Washington Post blogger Greg Sargent shot back that of course the media has an obligation to call out Trump’s lies – and use the word lies – because Trump continues to repeat falsehoods even after they have been debunked. He’s a new kind of political animal, Sargent argued, and the media is utterly unprepared to cover his presidency.

The takeaway? It’s going to be a long four years for the press, and this debate has only just begun. (MORE BELOW THE FOLD)

Our nation is now divided by starkly different political ideologies, With the exception of The War Between The States we have never been so divided.
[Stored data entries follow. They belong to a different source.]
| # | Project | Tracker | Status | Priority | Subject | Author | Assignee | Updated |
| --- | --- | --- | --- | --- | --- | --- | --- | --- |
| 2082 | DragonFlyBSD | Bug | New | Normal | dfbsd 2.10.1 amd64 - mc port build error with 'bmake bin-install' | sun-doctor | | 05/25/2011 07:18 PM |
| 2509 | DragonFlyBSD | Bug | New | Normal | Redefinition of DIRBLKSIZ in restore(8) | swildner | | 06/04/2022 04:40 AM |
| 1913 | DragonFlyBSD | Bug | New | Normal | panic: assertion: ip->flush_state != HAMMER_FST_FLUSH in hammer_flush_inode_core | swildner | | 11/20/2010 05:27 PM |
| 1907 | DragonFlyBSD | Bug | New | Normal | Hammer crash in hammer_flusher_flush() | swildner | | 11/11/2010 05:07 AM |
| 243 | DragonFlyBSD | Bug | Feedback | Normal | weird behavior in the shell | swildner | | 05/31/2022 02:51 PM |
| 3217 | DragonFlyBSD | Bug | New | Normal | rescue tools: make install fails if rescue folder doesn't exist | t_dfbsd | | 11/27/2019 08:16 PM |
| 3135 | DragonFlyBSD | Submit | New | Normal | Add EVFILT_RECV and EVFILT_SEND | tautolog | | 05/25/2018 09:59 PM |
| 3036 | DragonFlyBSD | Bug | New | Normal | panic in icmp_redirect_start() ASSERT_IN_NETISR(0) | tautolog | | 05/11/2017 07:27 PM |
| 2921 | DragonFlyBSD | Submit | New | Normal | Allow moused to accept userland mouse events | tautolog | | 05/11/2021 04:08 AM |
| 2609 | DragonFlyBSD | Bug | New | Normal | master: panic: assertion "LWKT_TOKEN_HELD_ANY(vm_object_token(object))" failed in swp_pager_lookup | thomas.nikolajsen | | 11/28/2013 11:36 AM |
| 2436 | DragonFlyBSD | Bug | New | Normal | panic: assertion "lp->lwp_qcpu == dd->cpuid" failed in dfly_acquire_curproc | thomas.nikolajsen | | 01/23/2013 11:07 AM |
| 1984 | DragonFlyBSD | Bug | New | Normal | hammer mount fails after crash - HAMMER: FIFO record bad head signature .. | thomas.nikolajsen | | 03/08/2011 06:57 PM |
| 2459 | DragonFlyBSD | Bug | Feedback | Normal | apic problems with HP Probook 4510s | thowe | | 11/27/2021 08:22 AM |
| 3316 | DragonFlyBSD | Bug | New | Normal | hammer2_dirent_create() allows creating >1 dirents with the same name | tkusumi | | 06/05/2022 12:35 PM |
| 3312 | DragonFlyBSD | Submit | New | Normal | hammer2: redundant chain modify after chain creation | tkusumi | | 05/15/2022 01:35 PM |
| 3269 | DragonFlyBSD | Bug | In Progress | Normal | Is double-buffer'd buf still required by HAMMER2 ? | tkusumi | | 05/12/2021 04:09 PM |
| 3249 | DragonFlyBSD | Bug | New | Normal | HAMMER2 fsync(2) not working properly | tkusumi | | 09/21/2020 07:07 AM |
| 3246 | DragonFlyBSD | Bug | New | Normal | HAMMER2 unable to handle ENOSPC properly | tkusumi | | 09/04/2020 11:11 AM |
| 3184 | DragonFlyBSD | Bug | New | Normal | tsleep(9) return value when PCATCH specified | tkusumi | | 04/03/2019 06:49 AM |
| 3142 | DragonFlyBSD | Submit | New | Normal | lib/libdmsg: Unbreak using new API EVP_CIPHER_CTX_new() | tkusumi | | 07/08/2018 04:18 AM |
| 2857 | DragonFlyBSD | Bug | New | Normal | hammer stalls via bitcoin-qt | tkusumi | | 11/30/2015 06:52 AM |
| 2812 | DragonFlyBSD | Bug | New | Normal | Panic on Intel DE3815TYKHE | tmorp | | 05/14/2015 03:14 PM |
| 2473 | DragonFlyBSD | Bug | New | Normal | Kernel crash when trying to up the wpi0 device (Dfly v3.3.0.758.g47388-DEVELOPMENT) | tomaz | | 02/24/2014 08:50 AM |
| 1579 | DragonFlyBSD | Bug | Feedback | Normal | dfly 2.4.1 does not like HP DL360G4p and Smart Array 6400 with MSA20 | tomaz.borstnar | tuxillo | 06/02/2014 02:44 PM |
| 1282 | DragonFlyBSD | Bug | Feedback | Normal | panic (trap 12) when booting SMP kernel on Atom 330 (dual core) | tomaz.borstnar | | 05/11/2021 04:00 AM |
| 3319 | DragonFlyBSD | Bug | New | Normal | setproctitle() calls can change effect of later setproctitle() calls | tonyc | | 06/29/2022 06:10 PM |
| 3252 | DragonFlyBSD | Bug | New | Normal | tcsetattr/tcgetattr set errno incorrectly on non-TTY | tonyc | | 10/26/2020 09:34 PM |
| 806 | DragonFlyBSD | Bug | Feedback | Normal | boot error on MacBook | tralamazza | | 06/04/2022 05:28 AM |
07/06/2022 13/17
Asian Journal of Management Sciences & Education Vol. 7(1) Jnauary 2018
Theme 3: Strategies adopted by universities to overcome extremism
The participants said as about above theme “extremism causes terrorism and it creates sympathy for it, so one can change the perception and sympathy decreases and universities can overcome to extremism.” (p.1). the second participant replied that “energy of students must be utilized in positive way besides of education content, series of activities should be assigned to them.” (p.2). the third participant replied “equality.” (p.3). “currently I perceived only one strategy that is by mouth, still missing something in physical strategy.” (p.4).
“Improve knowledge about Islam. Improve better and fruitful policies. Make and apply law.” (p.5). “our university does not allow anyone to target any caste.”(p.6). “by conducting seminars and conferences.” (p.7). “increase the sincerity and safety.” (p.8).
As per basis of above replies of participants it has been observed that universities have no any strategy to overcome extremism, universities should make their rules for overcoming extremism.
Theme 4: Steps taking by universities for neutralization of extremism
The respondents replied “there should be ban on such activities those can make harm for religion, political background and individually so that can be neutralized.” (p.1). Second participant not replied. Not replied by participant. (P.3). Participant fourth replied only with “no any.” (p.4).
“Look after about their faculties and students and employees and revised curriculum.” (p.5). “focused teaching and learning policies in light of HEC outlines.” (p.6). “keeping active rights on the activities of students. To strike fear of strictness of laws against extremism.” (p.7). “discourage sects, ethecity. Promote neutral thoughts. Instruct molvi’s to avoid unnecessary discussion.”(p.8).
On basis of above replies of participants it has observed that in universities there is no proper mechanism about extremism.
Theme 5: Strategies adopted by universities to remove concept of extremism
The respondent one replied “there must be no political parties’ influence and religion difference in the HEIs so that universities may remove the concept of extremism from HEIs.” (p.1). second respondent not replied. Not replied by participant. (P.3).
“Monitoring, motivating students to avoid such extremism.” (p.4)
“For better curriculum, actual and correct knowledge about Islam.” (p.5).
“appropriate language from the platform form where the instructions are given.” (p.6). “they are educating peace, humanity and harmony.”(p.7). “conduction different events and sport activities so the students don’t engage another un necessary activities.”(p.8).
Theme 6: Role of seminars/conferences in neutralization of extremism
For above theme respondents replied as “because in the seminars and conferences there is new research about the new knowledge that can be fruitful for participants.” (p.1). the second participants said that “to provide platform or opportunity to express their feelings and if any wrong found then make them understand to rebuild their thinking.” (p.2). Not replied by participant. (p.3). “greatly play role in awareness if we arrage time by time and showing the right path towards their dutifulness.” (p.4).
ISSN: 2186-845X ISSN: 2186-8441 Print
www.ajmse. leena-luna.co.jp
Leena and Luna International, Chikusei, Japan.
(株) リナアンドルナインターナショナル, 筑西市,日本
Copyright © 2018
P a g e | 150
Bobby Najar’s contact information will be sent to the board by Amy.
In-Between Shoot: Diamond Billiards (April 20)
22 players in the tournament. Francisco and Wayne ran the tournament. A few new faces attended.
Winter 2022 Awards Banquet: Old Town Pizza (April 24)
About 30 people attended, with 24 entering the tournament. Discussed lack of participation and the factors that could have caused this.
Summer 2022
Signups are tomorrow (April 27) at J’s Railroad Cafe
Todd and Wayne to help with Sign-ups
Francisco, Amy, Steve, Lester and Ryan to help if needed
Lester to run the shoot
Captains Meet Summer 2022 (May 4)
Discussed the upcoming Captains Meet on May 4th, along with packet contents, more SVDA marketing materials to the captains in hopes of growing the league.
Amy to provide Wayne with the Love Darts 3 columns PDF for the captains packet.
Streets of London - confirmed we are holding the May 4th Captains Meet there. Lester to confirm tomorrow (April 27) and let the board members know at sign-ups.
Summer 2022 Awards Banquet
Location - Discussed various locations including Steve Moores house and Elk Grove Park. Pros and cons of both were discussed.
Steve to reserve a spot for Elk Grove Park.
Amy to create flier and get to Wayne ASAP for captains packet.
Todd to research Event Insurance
Right now our major political parties are, on most important issues affecting all Americans, 180 degrees apart. And it seems as though there exists no desire to find common ground.

Unless Americans start demanding from their congressional representatives and senators  a degree of bipartisanship, mutual cooperation, concern for America rather than party ideology, and putting the welfare of all Americans as their foremost responsibility we are doomed as a democratic republic.

Appropriate…

Mending Wall

by Robert Frost
Something there is that doesn’t love a wall,
That sends the frozen-ground-swell under it,
And spills the upper boulders in the sun;
And makes gaps even two can pass abreast.

The work of hunters is another thing:
I have come after them and made repair
Where they have left not one stone on a stone,
But they would have the rabbit out of hiding,
To please the yelping dogs.
The gaps I mean,
No one has seen them made or heard them made,
But at spring mending-time we find them there.

I let my neighbor know beyond the hill;
And on a day we meet to walk the line
And set the wall between us once again.

We keep the wall between us as we go.

To each the boulders that have fallen to each.

And some are loaves and some so nearly balls
We have to use a spell to make them balance:
“Stay where you are until our backs are turned!”
We wear our fingers rough with handling them.

Oh, just another kind of outdoor game,
One on a side.
It comes to little more:
There where it is we do not need the wall:
He is all pine and I am apple orchard.

My apple trees will never get across
And eat the cones under his pines, I tell him.

He only says, “Good fences make good neighbors.

Spring is the mischief in me, and I wonder
If I could put a notion in his head:
“Why do they make good neighbors?  Isn’t it
Where there are cows?  But here there are no cows.

Before I built a wall I’d ask to know
What I was walling in or walling out,
And to whom I was like to give offense.

Something there is that doesn’t love a wall,
That wants it down.
”  I could say “Elves” to him,
But it’s not elves exactly, and I’d rather
He said it for himself.
I see him there
Bringing a stone grasped firmly by the top
In each hand, like an old-stone savage armed.

He moves in darkness as it seems to me,
Not of woods only and the shade of trees.

He will not go behind his father’s saying,
And he likes having thought of it so well
He says again, “Good fences make good neighbors.